Grasshopper

DeRango : 5,88
DeEtà™ : 7973 giorni • Qui dal 11 agosto 2004
Pink Floyd A Momentary lapse of reason
Voto:
La recensione è scritta molto bene e soprattutto, a differenza di molti altri "doppioni" dice qualcosa di nuovo, che però condivido solo in parte. Il disco nonostante il grande sfoggio di tecnica (ma quella nei Pink Floyd si dà per scontata) è avaro di inventiva e nel complesso appena decoroso
Franz Schubert La morte e la fanciulla (Hagen-Quartett)
Voto:
Schubert sempre più superstar classica di debaser. Mi associo nel consigliare questo meraviglioso quartetto, e anche un altro quasi altrettanto bello intitolato "Rosamunda", nell'esecuzione ormai quasi storica (1968) del Quartetto Italiano. Recensione centrata e convincente, ma un po' scarna
Roberto Vecchioni Calabuig, Stranamore ed altri incidenti
Voto:
Come sopra. L'unico disco di Vecchioni che non mi annoia musicalente (sui testi ovviamente non si discute). Recensione non male, ma stringatissima (almeno secondo il mio standard di inguaribile logorroico)
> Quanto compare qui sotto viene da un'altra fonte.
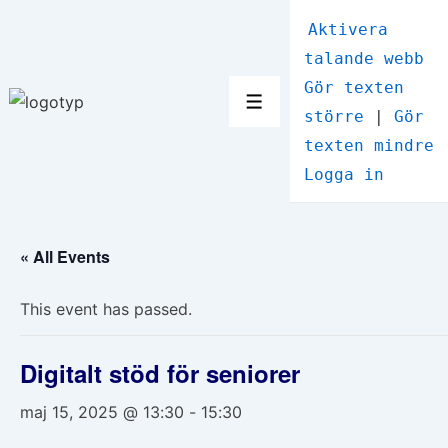
↓
Aktivera
Hoppa
talande webb
till
Gör texten
huvudinnehåll
Meny
större
|
Gör
texten mindre
Logga in
« All Events
This event has passed.
Digitalt stöd för seniorer
maj 15, 2025 @ 13:30
-
15:30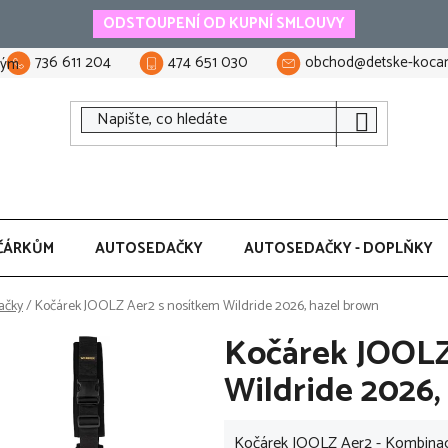
ODSTOUPENÍ OD KUPNÍ SMLOUVY
736 611 204
474 651 030
obchod@detske-kocar
tým
ČÁRKŮM
AUTOSEDAČKY
AUTOSEDAČKY - DOPLŇKY
ačky
/
Kočárek JOOLZ Aer2 s nosítkem Wildride 2026, hazel brown
Kočárek JOOLZ
Wildride 2026,
Kočárek JOOLZ Aer2 - Kombina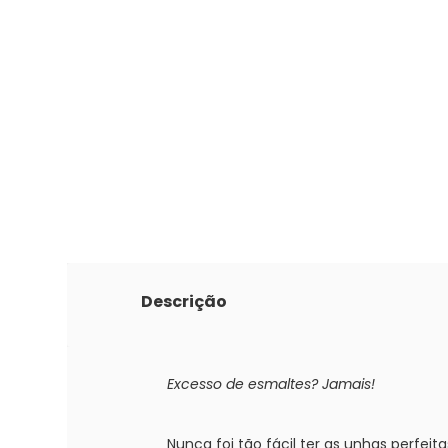
Descrição
Excesso de esmaltes? Jamais!
Nunca foi tão fácil ter as unhas perfeit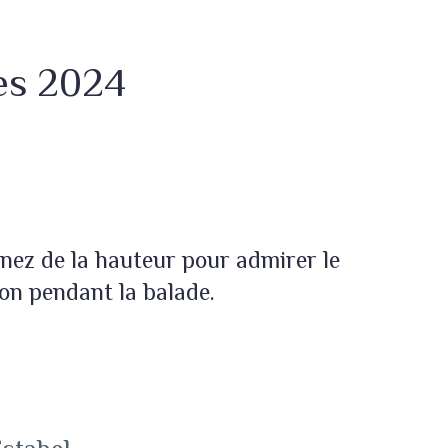
res 2024
enez de la hauteur pour admirer le
ion pendant la balade.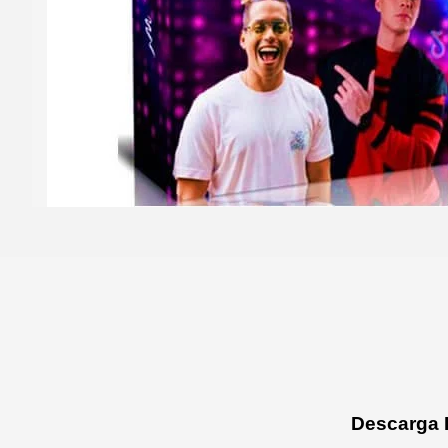
Descarga E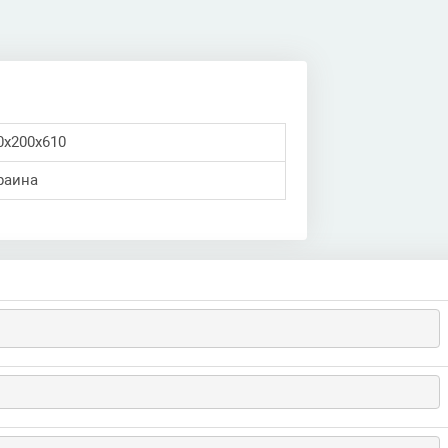
0х200х610
раина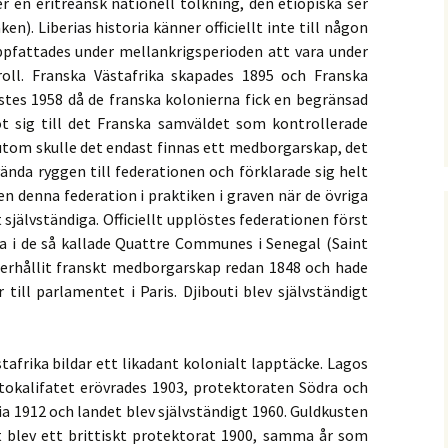
jer en eritreansk nationell tolkning, den etiopiska ser
n). Liberias historia känner officiellt inte till någon
ppfattades under mellankrigsperioden att vara under
oll. Franska Västafrika skapades 1895 och Franska
stes 1958 då de franska kolonierna fick en begränsad
t sig till det Franska samväldet som kontrollerade
sutom skulle det endast finnas ett medborgarskap, det
vända ryggen till federationen och förklarade sig helt
ven denna federation i praktiken i graven när de övriga
 självständiga. Officiellt upplöstes federationen först
na i de så kallade Quattre Communes i Senegal (Saint
) erhållit franskt medborgarskap redan 1848 och hade
 till parlamentet i Paris. Djibouti blev självständigt
stafrika bildar ett likadant kolonialt lapptäcke. Lagos
tokalifatet erövrades 1903, protektoraten Södra och
ria 1912 och landet blev självständigt 1960. Guldkusten
t blev ett brittiskt protektorat 1900, samma år som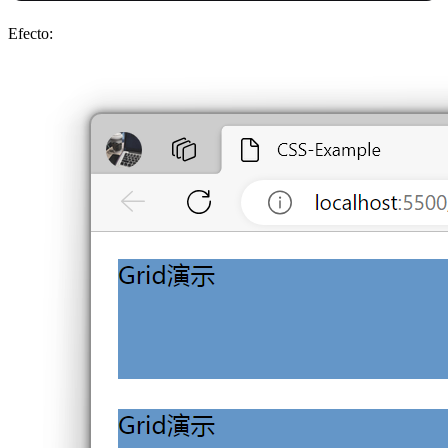
Efecto: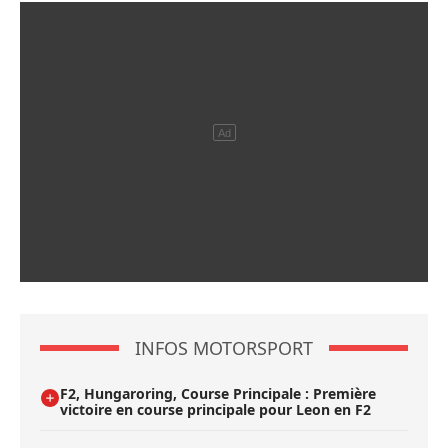
INFOS MOTORSPORT
F2, Hungaroring, Course Principale : Première
victoire en course principale pour Leon en F2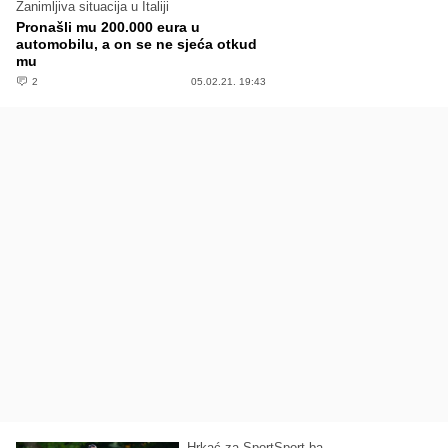
Zanimljiva situacija u Italiji
Pronašli mu 200.000 eura u
automobilu, a on se ne sjeća otkud
mu
2
05.02.21. 19:43
Hrkać za SportSport.ba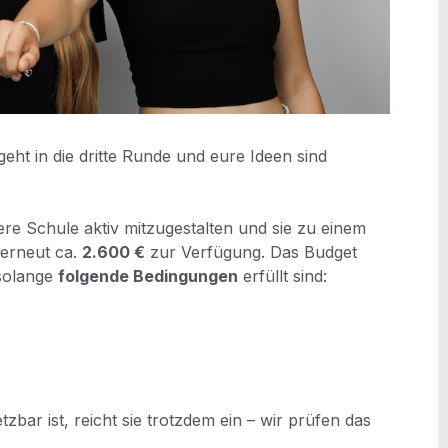
 geht in die drit­te Run­de und eure Ideen sind
­re Schu­le aktiv mit­zu­ge­stal­ten und sie zu einem
 erneut ca.
2.600 €
zur Ver­fü­gung. Das Bud­get
 solan­ge
fol­gen­de Bedin­gun­gen
erfüllt sind:
­bar ist, reicht sie trotz­dem ein – wir prü­fen das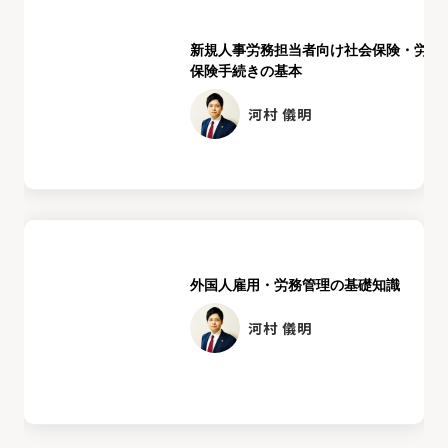
新規人事労務担当者向け社会保険・労働
保険手続きの基本
河村 儀明
外国人雇用・労務管理の基礎知識
河村 儀明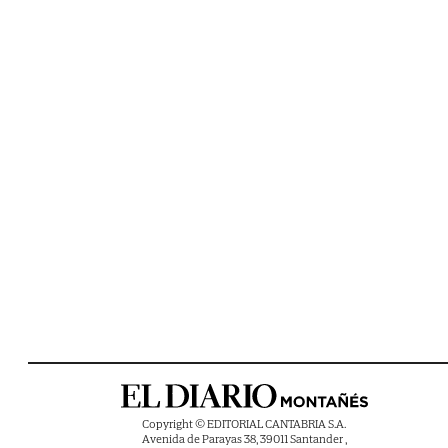
Copyright © EDITORIAL CANTABRIA S.A.
Avenida de Parayas 38, 39011 Santander ,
AA.VV. Sanremo 2006 - 56° Festival della Canzone Italiana
Voto:
Non lo vedo dal 1983. C'era ospite Mark Knopfler, con la scusa di lanciare il disco del fratello, disco peraltro piuttosto insulso e ben lontano dallo standard dei Dire Straits. Mi sa che in 23 anni mi sono perso poco... Un 1 di stima al disco comunque lo metto
Cat Stevens Catch Bull At Four
Voto:
Una grande analisi, accurata e convincente, dei testi, per un disco di ottimo livello, anche se non perfetto come "Tea for the tillerman". Peccato che il 4,5 non esista
Pino Daniele Bella 'Mbriana
Voto:
Bei tempi... allora Gigi D'Alessio era ancora troppo giovane per nuocere, Nino D'Angelo non era ancora stato sdoganato dai cirtici ed era considerato per quel che era, e Mario Merola idem. D'accordissimo sulla trilogia, di cui ritengo "Nero a metà" il vertice massimo, ma anche "Vai mo'" e questo sono capolavori
Edvard Grieg Piano Concerto - "Peer Gynt" Suites nn. 1 e 2 - 2 Melodie Nordiche
Voto:
E poi, come giustamante fa rilevare l'anonima "Acculturata", il linguaggio deve essere adeguato all'argomento. Che "spakka un kasino" lo puoi dire dell'ultimo rap del momento, ma se lo dici dell'attacco del Concerto di Grieg fai ridere i polli
Edvard Grieg Piano Concerto - "Peer Gynt" Suites nn. 1 e 2 - 2 Melodie Nordiche
Voto:
Piccolo appunto per i vari anonimi che non sopportano il linguaggio forbito, che purtroppo conosco bene anch'io. Esprimersi in maniera dotta e colta non ha nulla a che vedere con essere tronfi e supponenti. Caso mai sono i cafoni che, forti del fatto di essere maggioranza assoluta, si comportano in modo tronfio e supponente. Tutto qua
Edvard Grieg Piano Concerto - "Peer Gynt" Suites nn. 1 e 2 - 2 Melodie Nordiche
Voto:
Niente da aggiungere (e cosa vuoi aggiungere ad una recensione come questa, di livello oserei dire professionale ?) La scelta meriterebbe un 6: anch'io non riesco a capacitarmi del fatto che Grieg e il suo concerto vengano quasi sistematicamente esclusi dai concerti. Un po' meglio va al Peer Gynt, ma non troppo. Come al solito suggerisco la mia versione preferita: Concerto per pianoforte suonato da Géza Anda con i Berliner Philharmoniker diretti da Rafael Kubelik; Suites dal Peer Gynt degli stessi Berliner diretti da Sua Maestà Herbert Von Karajan (le Melodie Nordiche in questo disco non ci sono). E' pure di una serie economica (Classikon della Deutsche Grammophon: cosa vuoi di più dalla vita ?)
Angelo Branduardi Cogli La Prima Mela
Voto:
Consigliatissimo "Gulliver, la luna e altri disegni", non perché l'ho recensito io ma perchè, pur non contentendo "hits" ed essendo noto solo agli appassionati di Branduardi, è un disco di profondità inconsueta per Branduardi, ferma restando la sua maestria musicale, che si mantiene anche nei dischi un po' più "leggerini". Altro consiglio: "Branduardi canta Yeats", anche questo da me recensito. Un disco celtico a tutti gli effetti, che ha il dono di unire splendida musica e splendide poesie (di Yeats, appunto). All'epoca è passato più o meno inosservato, come spesso capita alle cose migliori.